The number of employees at the Manatee department also increased in 2009, from 155 in January to 174 in December. But that increase also was attributable to H1N1 flu funds: The 19 temporary workers hired for flu vaccinations accounted for the difference.

The survey indicated health department job losses across the country would have been even worse if not for one-time funding like H1N1 flu money and federal stimulus. While 38 percent of the health departments reported a lower budget in 2009 compared to 2008, the number increased to 53 percent if the one-time funding was subtracted.

Forty-six percent of the departments surveyed were affected by job losses, including layoffs and attrition, during the second half of 2009. That represented 8,000 jobs lost and, combined with two earlier surveys, brought the cumulative total to 23,000 job losses since January 2008.

Fifty percent of the health departments surveyed made cuts to at least one program area during the second half of 2009. Twenty-eight percent made cuts to three or more program areas.

Of those that cut programs, 25 percent cut disease prevention services, and another 25 percent cut maternal and child health services, according to the survey.

“We are getting farther and farther away from true prevention,” according to a comment from an anonymous survey respondent. “To stop disease we do contact tracing rather than education and screening. To stop waterborne illness we respond to bad water tests rather than work to make all wells safe.
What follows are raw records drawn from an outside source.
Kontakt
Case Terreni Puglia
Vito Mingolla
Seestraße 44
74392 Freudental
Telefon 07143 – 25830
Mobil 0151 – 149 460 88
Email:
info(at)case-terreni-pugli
We respond to Child Protective Services referrals rather than run parenting classes.”

Here, the county health department contracts with Manatee County Rural Health Services for primary care, maternity, dental and HIV/AIDS case management. That has helped the local department keep its prevention services intact.

“We’re unique in that we don’t do primary care here like they do in other areas of Florida. Our primary focus is on environmental and prevention efforts,” Bencie Fairburn said.